Функция газетного колумниста достаточно проста – комментировать важнейшие события, из которых складывается информационная картина дня. Моя колонка, как вы уже, наверное, успели заметить, появляется в пятницу ближе к вечеру. Позади рабочая неделя, впереди два выходных. Хорошие новости последнее время явно в дефиците. Обсуждать плохие – портить настроение себе и вам. А хочется, наоборот, поднять. Посему расскажу быль.
Написал “быль” и вспомнил, как однажды Эдуард Стрельцов – кудесник мяча, но отнюдь не слова, рассказывал в раздевалке какую-то совершенно фантастическую историю. Случившийся при этом известный спортивный журналист Леонид Трахтенберг недоверчиво спросил:
— Эдик, неужели это быль?
— Какая на хер быль, — обиделся Стрельцов, — чистая правда.
В общем, так. Несколько лет назад ехали в одной машине четыре человека. Виктор Шендерович — писатель, Михаил Кочетков – бард, Игорь Иртеньев – поэт. За рулем хозяин машины Н. Н. – жуткий козел, но помимо этого еще директор одного знаменитого эстрадного артиста, которого, как впоследствии выяснилось, бессовестно обворовывал. Последнее обстоятельство к делу не относится, скорее, придает образу дополнительный объем.
И вот машина застревает в пробке. Стоим десять минут, двадцать, сорок. Куда могли, уже опоздали, но выходить смысла нет. Да и возможности, кстати. И тут Н. Н. говорит:
— Вот у меня в армии тоже история была перед самым дембелем (почему “тоже”, непонятно, поскольку никаких историй до этого не звучало). Идем мы вот также зимой в патруле (на улице меж тем плюс тридцать), я – старшим. И вдруг какой-то чурка из-за угла выныривает. Нас увидел – и бежать. Мы – за ним. Он – от нас, а мы – за ним, представляете?
Трое слушателей, люди с развитым художественным воображением, согласно кивнули.
— Короче, я от своих оторвался, я кроссы зашибись бегал, и преследую его в одиночку. Уже какие-то склады пошли, пути железнодорожные… Чувствую, он уже сдыхать начал. Короче, догоняю его, суку, вырубаю, он с катушек, тут остальные подбежали, повинтили его. Ну, я решил перекурить, столько все-таки пробежал, сел на рельсы, жарко же, не чувствуешь сразу-то. А когда в часть вернулся, вечером уже, смотрю, а у меня яйца-то, как у слона. А мне ж на дембель вот-вот. Я в медсанчасть. Фельдшер посмотрел меня и уколы назначил. Неделю они меня кололи. А через неделю смотрю, а яйца-то у меня совсем маленькие стали. А мне ж на дембель Я говорю, вы что ж, суки, сделали, куда я с такими? Колите обратно. Фельдшер говорит – не бзди, так восстановятся. Ну, сейчас действительно вроде нормально, а уж столько лет прошло.

==============================

СПИСОК ЗАДАНИЙ:
1. Перепишите дословно отрывок колонки от слов "И вот машина" до слов "воображением, согласно кивнули." включительно.
2. В какой день недели, по словам автора колонки, она появляется?
3. Продолжите колонку, начав сразу после последнего приведённого в ней предложения.

==============================

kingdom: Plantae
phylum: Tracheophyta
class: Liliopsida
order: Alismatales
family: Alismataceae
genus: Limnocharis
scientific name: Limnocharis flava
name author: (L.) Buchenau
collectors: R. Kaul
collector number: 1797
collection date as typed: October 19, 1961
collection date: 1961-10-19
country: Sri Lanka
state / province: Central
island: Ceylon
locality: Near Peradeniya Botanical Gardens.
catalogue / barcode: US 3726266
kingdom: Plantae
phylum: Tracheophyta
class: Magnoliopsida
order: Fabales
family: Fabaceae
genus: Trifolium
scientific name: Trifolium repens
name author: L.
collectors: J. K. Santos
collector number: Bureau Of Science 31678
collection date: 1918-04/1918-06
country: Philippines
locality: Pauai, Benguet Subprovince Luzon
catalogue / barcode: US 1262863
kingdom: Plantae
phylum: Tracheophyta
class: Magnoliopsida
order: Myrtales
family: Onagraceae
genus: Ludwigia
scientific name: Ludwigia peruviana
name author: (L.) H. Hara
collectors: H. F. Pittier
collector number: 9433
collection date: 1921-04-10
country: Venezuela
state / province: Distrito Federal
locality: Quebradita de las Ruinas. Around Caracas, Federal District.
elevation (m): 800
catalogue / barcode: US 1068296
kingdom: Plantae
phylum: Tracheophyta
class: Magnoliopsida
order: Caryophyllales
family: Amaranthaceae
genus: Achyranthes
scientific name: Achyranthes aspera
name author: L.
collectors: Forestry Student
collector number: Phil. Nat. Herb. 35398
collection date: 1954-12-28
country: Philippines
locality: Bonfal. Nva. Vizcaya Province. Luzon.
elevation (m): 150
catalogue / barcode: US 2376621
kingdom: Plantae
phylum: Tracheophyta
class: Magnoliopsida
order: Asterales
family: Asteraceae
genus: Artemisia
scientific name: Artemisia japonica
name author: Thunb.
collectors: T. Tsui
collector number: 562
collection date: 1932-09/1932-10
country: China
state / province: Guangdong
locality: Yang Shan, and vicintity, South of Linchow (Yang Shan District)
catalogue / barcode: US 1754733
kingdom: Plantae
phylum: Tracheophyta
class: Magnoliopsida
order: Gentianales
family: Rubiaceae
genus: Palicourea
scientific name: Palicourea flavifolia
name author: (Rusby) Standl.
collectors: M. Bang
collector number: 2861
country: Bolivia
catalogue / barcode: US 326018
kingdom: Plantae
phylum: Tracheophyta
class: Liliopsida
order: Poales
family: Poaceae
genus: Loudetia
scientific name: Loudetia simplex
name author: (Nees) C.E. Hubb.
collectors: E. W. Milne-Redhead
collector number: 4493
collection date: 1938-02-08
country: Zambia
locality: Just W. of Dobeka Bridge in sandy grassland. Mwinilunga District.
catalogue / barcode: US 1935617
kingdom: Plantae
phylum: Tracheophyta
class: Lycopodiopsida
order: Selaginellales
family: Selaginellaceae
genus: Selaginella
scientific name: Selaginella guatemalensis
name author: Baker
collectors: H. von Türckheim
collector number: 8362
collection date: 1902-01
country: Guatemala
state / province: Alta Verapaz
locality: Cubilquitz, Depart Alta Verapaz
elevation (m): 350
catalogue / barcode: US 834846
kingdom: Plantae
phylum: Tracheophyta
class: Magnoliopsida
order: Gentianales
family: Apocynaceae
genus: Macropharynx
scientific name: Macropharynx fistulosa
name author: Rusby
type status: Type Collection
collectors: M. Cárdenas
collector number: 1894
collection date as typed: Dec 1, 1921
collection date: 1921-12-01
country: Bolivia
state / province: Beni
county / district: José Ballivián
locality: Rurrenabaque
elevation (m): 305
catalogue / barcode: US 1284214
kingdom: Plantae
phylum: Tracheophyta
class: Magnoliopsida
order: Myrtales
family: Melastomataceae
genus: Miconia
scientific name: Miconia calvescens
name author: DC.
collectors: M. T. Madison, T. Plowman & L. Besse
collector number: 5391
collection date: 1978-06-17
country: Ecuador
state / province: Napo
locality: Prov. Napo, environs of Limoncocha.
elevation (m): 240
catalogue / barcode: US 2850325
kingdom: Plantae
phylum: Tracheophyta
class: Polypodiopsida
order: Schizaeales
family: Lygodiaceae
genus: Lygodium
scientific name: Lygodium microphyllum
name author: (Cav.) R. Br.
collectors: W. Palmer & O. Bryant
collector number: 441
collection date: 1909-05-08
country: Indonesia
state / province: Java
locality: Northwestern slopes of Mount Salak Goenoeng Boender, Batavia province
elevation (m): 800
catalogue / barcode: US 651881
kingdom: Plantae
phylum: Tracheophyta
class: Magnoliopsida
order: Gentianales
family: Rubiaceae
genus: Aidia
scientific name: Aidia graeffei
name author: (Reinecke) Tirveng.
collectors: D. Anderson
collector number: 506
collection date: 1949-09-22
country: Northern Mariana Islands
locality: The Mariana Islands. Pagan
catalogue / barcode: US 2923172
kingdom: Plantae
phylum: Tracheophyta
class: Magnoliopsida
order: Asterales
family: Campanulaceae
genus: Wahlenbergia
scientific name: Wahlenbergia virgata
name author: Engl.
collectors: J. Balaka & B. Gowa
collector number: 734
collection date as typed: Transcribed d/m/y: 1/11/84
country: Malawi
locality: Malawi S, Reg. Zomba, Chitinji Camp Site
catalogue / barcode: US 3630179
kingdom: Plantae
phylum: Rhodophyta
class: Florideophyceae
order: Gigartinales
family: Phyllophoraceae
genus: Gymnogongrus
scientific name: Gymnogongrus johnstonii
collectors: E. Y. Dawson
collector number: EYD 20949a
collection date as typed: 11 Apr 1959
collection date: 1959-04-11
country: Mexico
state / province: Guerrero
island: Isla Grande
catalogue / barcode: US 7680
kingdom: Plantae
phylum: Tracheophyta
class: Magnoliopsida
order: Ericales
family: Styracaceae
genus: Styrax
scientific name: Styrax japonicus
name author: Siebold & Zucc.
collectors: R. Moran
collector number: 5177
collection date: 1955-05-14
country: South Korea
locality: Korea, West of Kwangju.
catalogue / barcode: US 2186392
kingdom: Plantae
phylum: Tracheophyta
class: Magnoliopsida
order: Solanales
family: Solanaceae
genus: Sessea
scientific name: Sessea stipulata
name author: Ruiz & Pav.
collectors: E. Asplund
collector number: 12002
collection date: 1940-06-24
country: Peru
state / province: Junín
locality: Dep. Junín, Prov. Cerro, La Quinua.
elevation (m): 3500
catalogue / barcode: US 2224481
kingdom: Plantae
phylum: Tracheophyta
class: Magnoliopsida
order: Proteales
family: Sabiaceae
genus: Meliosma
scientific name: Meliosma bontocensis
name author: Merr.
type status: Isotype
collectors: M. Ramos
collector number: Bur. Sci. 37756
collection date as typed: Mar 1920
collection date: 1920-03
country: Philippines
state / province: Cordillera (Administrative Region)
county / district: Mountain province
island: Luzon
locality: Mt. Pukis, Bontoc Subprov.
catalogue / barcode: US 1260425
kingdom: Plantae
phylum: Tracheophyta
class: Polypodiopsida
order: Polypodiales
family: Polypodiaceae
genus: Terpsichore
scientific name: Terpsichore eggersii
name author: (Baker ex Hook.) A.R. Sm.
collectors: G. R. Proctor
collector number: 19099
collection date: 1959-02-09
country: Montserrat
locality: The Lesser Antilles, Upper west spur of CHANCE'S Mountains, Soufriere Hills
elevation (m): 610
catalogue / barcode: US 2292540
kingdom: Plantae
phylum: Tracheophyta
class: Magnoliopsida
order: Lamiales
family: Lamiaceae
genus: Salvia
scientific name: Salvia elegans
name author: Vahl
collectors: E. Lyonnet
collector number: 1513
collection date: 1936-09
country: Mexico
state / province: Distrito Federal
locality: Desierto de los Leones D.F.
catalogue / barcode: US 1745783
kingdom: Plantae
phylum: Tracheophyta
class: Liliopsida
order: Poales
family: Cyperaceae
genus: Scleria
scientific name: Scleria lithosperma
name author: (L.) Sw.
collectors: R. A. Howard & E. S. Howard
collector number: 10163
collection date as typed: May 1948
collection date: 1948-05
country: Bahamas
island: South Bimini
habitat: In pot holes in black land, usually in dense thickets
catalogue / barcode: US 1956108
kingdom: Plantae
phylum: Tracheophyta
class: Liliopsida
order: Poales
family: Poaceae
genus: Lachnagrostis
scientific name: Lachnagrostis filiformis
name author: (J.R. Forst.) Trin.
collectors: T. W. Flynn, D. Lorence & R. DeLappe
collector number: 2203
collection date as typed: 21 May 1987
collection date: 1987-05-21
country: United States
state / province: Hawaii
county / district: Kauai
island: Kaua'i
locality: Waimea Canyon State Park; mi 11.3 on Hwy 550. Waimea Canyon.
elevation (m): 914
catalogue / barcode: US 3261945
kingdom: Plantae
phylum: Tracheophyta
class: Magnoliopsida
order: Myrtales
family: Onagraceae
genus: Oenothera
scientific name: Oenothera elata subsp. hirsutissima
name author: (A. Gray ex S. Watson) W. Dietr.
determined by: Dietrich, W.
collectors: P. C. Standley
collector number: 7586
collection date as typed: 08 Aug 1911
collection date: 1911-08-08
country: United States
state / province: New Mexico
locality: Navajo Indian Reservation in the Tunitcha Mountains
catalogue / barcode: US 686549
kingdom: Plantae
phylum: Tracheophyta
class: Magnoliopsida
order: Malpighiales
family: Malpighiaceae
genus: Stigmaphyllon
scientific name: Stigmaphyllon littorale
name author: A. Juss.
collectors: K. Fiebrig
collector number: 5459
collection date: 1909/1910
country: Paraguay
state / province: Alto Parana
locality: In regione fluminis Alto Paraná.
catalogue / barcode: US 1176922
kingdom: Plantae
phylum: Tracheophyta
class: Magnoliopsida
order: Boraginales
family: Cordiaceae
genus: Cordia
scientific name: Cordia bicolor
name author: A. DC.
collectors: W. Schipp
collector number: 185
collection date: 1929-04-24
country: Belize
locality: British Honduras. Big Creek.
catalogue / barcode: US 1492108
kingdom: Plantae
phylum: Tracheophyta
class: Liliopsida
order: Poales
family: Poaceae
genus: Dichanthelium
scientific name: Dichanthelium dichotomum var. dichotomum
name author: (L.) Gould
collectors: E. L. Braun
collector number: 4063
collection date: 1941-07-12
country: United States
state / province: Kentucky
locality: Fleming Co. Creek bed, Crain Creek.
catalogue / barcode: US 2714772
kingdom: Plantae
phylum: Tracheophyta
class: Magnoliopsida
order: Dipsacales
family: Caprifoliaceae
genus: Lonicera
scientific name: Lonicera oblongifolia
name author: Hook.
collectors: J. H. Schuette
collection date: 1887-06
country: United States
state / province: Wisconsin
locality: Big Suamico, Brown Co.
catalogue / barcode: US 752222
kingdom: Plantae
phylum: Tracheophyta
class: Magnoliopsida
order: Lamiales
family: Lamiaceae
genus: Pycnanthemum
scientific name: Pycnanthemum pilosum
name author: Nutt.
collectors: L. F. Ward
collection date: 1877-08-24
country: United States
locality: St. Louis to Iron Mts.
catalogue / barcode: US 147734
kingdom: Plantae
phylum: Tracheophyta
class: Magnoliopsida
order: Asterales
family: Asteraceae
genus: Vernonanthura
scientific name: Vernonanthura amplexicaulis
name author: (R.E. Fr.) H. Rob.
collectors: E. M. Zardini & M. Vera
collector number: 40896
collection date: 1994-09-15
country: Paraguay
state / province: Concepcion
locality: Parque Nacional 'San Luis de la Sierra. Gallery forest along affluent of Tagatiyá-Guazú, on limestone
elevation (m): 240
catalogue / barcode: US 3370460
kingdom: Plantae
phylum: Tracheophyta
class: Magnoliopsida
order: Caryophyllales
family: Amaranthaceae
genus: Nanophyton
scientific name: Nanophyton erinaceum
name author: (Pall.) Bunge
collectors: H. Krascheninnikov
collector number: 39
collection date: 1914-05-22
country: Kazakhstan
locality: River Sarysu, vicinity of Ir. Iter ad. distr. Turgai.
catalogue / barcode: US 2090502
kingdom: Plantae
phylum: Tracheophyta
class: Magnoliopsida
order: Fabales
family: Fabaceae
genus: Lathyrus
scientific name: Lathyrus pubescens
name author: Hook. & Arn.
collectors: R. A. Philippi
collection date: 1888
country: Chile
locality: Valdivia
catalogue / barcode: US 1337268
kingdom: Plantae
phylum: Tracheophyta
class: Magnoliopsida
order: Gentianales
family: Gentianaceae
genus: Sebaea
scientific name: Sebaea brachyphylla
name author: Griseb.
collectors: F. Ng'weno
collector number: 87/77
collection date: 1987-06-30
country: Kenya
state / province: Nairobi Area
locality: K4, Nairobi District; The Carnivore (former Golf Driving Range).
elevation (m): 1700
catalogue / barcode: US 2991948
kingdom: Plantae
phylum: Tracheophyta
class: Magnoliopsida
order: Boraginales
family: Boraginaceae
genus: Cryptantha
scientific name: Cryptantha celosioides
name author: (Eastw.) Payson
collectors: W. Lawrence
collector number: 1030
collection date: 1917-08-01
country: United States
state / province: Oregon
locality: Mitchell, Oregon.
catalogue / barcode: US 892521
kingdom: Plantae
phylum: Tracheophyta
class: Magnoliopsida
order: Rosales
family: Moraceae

==============================

ОТВЕТЫ НА ЗАДАНИЯ:
1.
И вот машина застревает в пробке. Стоим десять минут, двадцать, сорок. Куда могли, уже опоздали, но выходить смысла нет. Да и возможности, кстати. И тут Н. Н. говорит:
— Вот у меня в армии тоже история была перед самым дембелем (почему “тоже”, непонятно, поскольку никаких историй до этого не звучало). Идем мы вот также зимой в патруле (на улице меж тем плюс тридцать), я – старшим. И вдруг какой-то чурка из-за угла выныривает. Нас увидел – и бежать. Мы – за ним. Он – от нас, а мы – за ним, представляете?
Трое слушателей, люди с развитым художественным воображением, согласно кивнули.

2. В пятницу ближе к вечеру.

3.
И замолчал.
В наступившей тишине слово взял поэт:
— А я, когда в армии служил, в самоход однажды пошел, на первом году еще. Обратно уже возвращаюсь, раз – патруль навстречу. Я от — них, они — за мной. Думал, оторвусь, как не фиг делать, у меня еще на гражданке второй взрослый был по легкой атлетике. И тут за мной сержант увязался, здоровый такой лось. Я – к путям, думаю, под вагон нырну, хрен он там меня найдет. Самую малость уже оставалось — и тут он меня, сука, сзади вырубил. Десять суток губы мне объявили, но так и не отсидел, там места в тот момент не было.
А потом мне ребята из соседней части рассказали, что у них один мудак яйца себе перед самым дембелем отморозил.
На узком челе Н. Н. отразилась смутная мысль. Но тут подошла очередь писателя.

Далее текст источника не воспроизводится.